How to write a will that withstands court challenges

Estate planning is an important consideration for individuals in Delaware at many different stages of life. Making a will is one aspect of estate planning that should be done carefully to ensure that the document is upheld in court. Sometimes, the individual making a will wishes to disinherit a family member. However, this may be a reason to challenge a will. The challenge will be less successful if the family member is named in the will. If the will states that no provisions have been made for that family member, it indicates that the omission was deliberate.

Wills need unbiased witnesses. If witnesses have any conflict of interest, then a court might find the will invalid. Witnesses should also be chosen who are reliable enough to testify effectively in case they need to appear in court and say that the individual was not coerced and understand the will.

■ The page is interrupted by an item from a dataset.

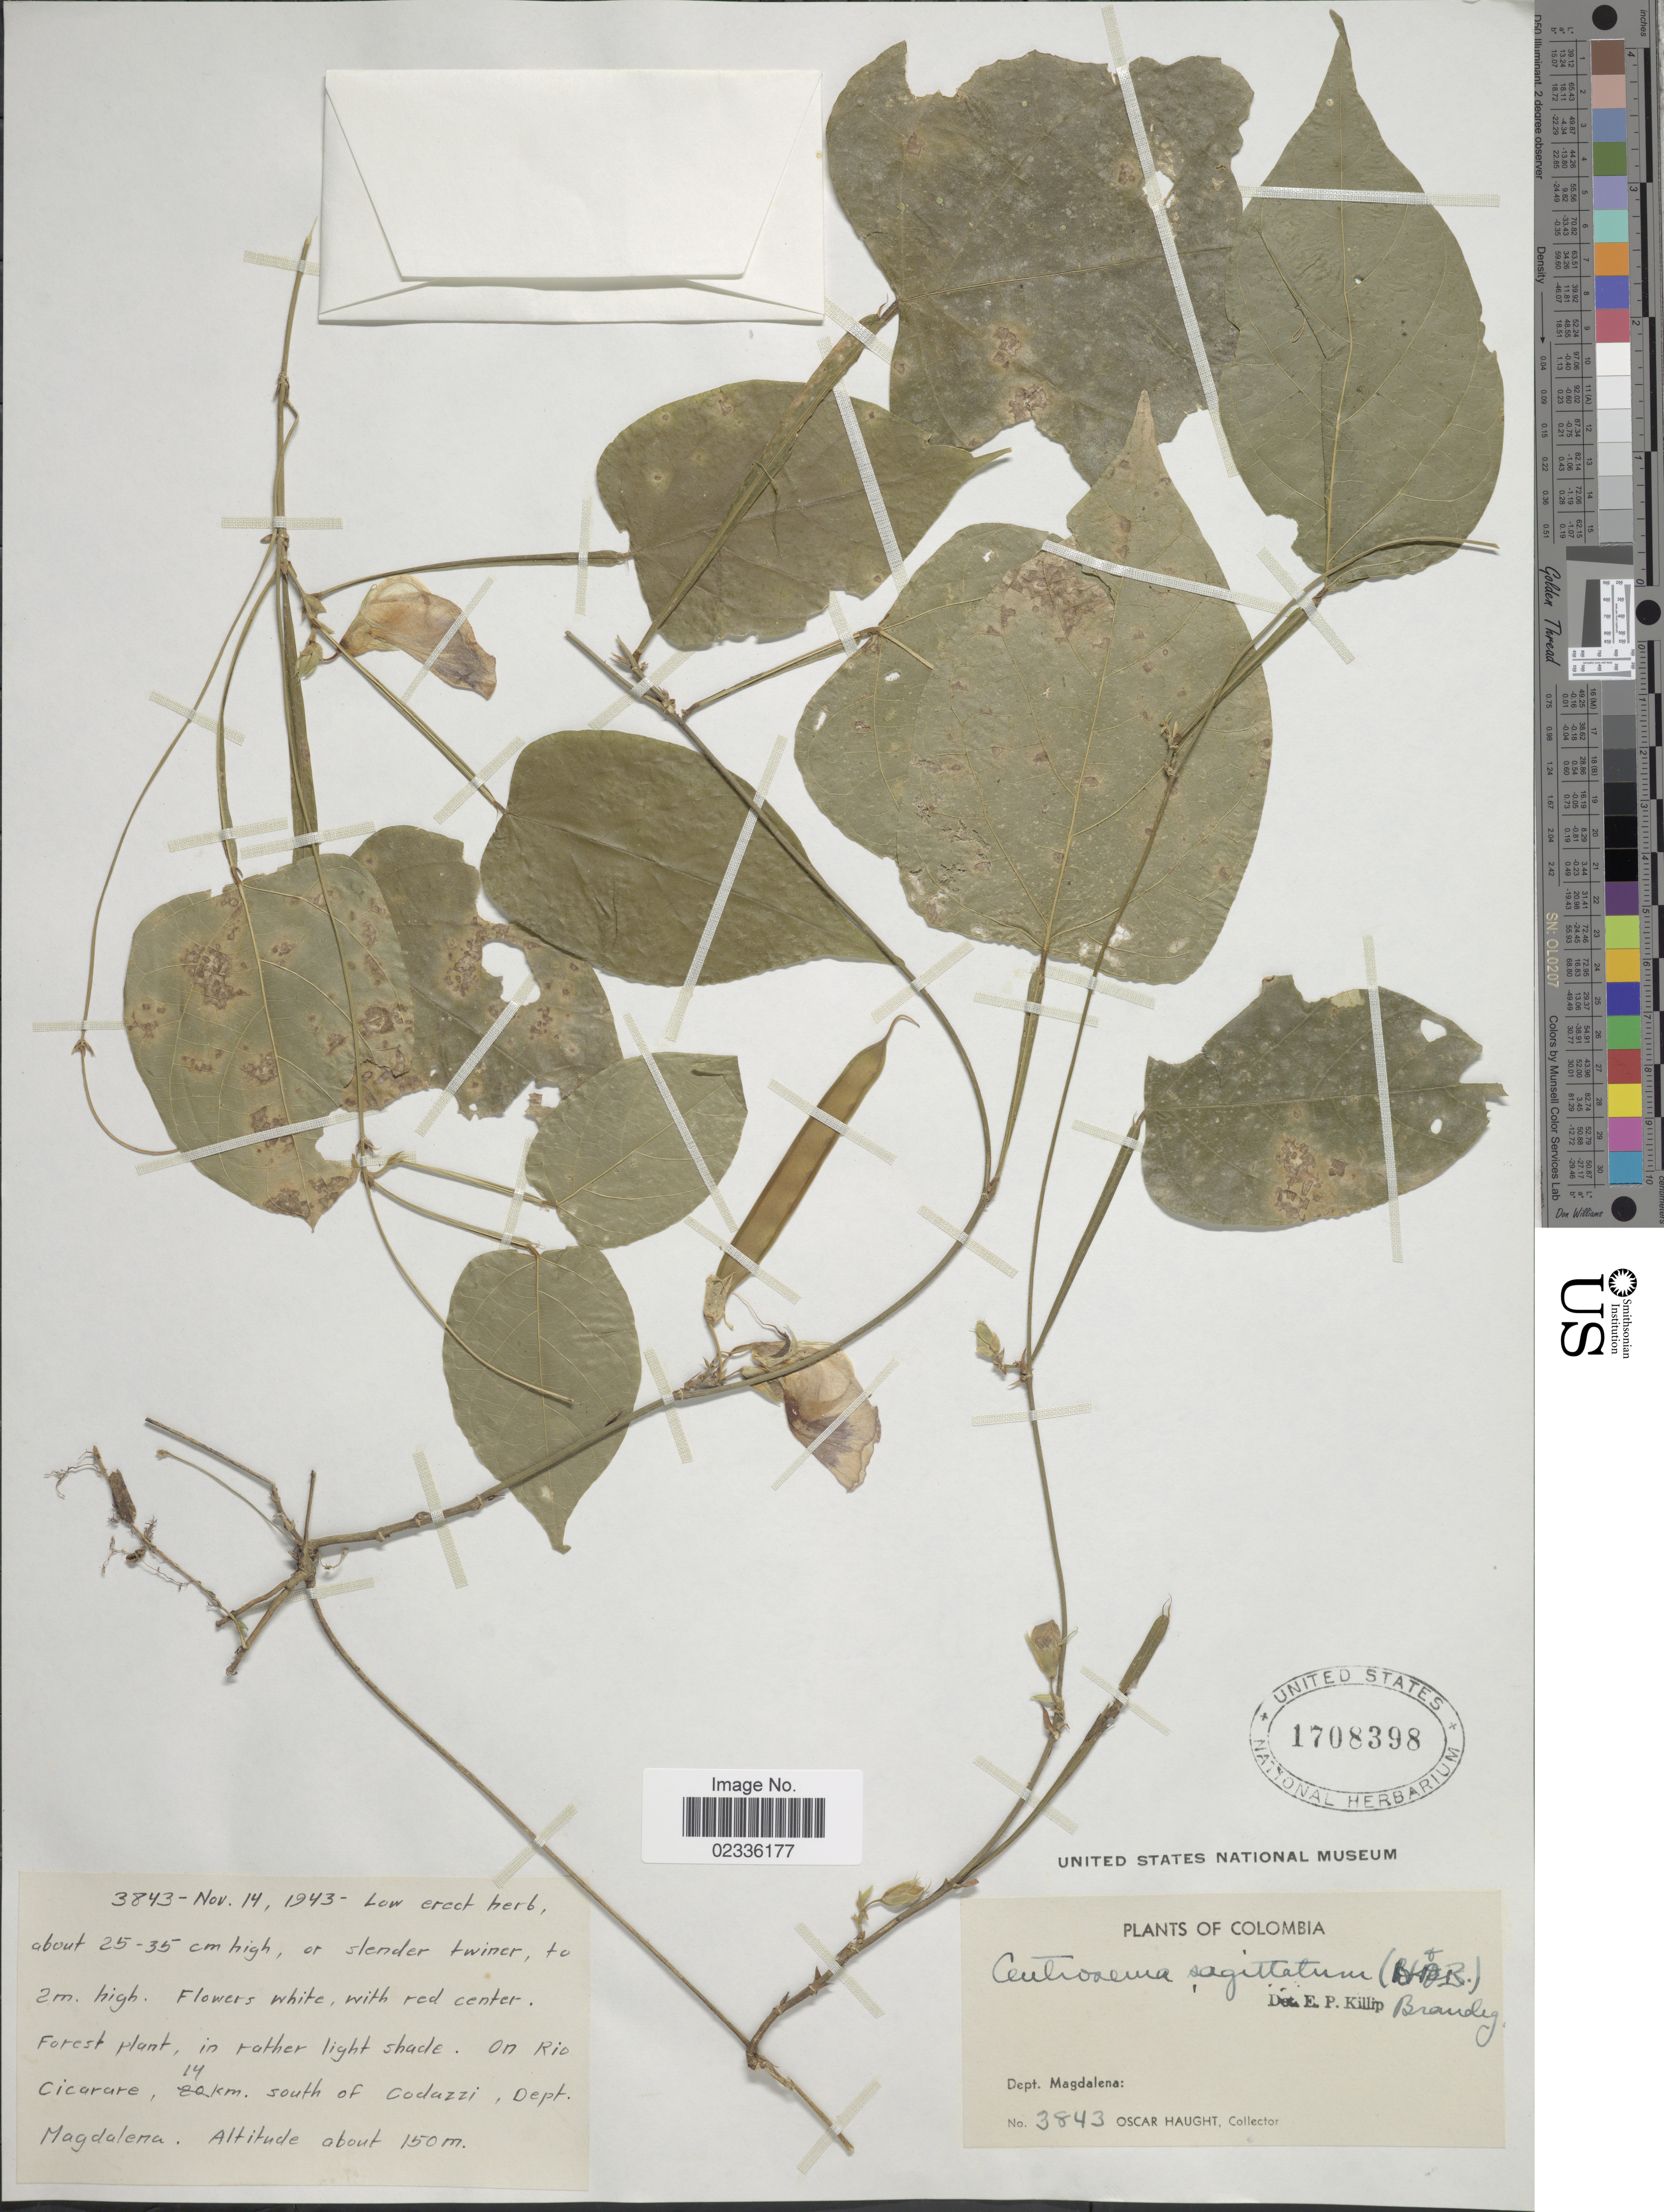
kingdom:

Establishing mental competence is another important component of writing a will that holds up. Mental competence does not eliminate someone who suffers from mental illness or another impairment. A person needs to understand who their family members are and what their assets are and that they are choosing beneficiaries to pass those assets on to. They must also understand the general plan for distribution of assets as described in the will. Because of this, the best course of action is to make a will while one is still healthy.

None of these measures will stop a court challenge to a will. However, they may lead to a will that is more likely to hold up against those challenges. An attorney may be able to work with an individual to write a will that observes these precautions.